I cannot do my job without examining patients. So how do I reconcile my duty to patients with the all-too-human need to protect myself?
Last week, a patient, suffering from depression wept in my office. Usually I touch their arm in comfort. This time, I hesitated. A simple gesture of support suddenly represented danger and risk. What if the patient mistook my intentions?
(Photo: Wavebreakmedia via Getty Images)
A culture of fear means humanity — that messy, empathetic, impulsive, compassionate core of humanity — is tabooed right out of medicine.
Look, I get along just fine with most patients — but not all. Every doctor and nurse has had a patient misunderstand and cross boundaries. Patients have flirted, yelled, even slammed doors on me. Some physicians have had worse: threats, intimidation, stalking — truly frightening behaviour. So I worry that some of the most at-risk patients — the ones with personality disorders, mental illness, addictions and so on — will be deemed “too risky” and be further marginalized. I hate saying it, but I’m trying to be honest.
Under Bill 87, one patient can ruin my name. They can threaten my license and the livelihood that supports my children, my parents, my secretaries and office staff. That one person could threaten the care of hundreds of other patients relying on me.
Already, hospital administrators are recommending nurse chaperones for every patient encounter. As a family doctor paying $100,000 to $150,000 in overhead costs, the added cost of a nurse chaperone is an impossible expense. Some will close up shop. Some will replace physical exams with tests and imaging, driving up the cost of health care — but what about the clinical exams that cannot be replaced? Many doctors will document each encounter in minute detail. But at a time when one hour of patient care generates one hour of paperwork, this added burden will have consequences: less time for patients, less accessibility, more burnout.
From a patient perspective, having a third body in the room will change the dynamics. How many more will now hesitate to bring up intimate partner violence? Childhood abuse? STDs? Mental illness? Poverty?

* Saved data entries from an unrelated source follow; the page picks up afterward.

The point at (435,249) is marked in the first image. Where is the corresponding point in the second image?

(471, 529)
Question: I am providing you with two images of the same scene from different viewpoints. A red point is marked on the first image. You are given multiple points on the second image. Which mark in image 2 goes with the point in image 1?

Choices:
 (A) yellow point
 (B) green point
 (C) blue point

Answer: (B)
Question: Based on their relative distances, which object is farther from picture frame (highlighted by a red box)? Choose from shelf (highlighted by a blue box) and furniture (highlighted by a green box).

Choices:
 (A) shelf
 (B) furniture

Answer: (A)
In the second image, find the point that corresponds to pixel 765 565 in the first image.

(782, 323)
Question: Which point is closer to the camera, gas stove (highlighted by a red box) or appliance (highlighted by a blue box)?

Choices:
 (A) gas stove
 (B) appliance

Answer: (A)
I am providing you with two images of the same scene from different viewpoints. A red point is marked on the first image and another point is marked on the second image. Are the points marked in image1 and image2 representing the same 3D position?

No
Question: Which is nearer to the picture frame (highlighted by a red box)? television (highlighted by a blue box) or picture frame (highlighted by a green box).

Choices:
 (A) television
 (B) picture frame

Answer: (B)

The Liberals have a choice: create laws that make sense and move health care forward – or rubber stamp bad ideas.
I’m trying to understand, but the details don’t add up.
Bill 87 takes this culture of fear one step further. It will allow the government unfettered access to personal medical records for all health professionals. Why? “To determine whether the College is fulfilling its duties.” I have no idea how personal health records for doctors, nurses, chiropractors, massage therapists, physiotherapists and so on determine the performance of regulatory Colleges. It makes absolutely no sense.
The government has no right to access patient medical records; just because I’m a doctor does not mean they get to peek at mine. Doctors are patients, too.
Last week, a family doctor told me about two suicides out of her medical school class of 100 in the span of one year. Physicians have higher rates of suicide than most. Dr. Shelly Dev wrote that medicine has “emotional weight.” Journalist Sharon Kirkey wrote that “doctors are notoriously bad at seeking help, because to declare any kind of mental illness… can be seen as a sign of weakness. Others fear risking their license, their hospital privileges or professional lives.”
This fear is about to become reality. A sick doctor cannot care for sick patients.
So I’m asking: how will this protect patients?
Bill 87 has not yet passed. The Liberals have a choice: create laws that make sense and move health care forward — or rubber stamp bad ideas. If Bill 87 passes unchanged, its intrusive, scorched-earth philosophy will create a paralyzing culture of fear in medicine. A government that OKs a policy like that is not fit to serve.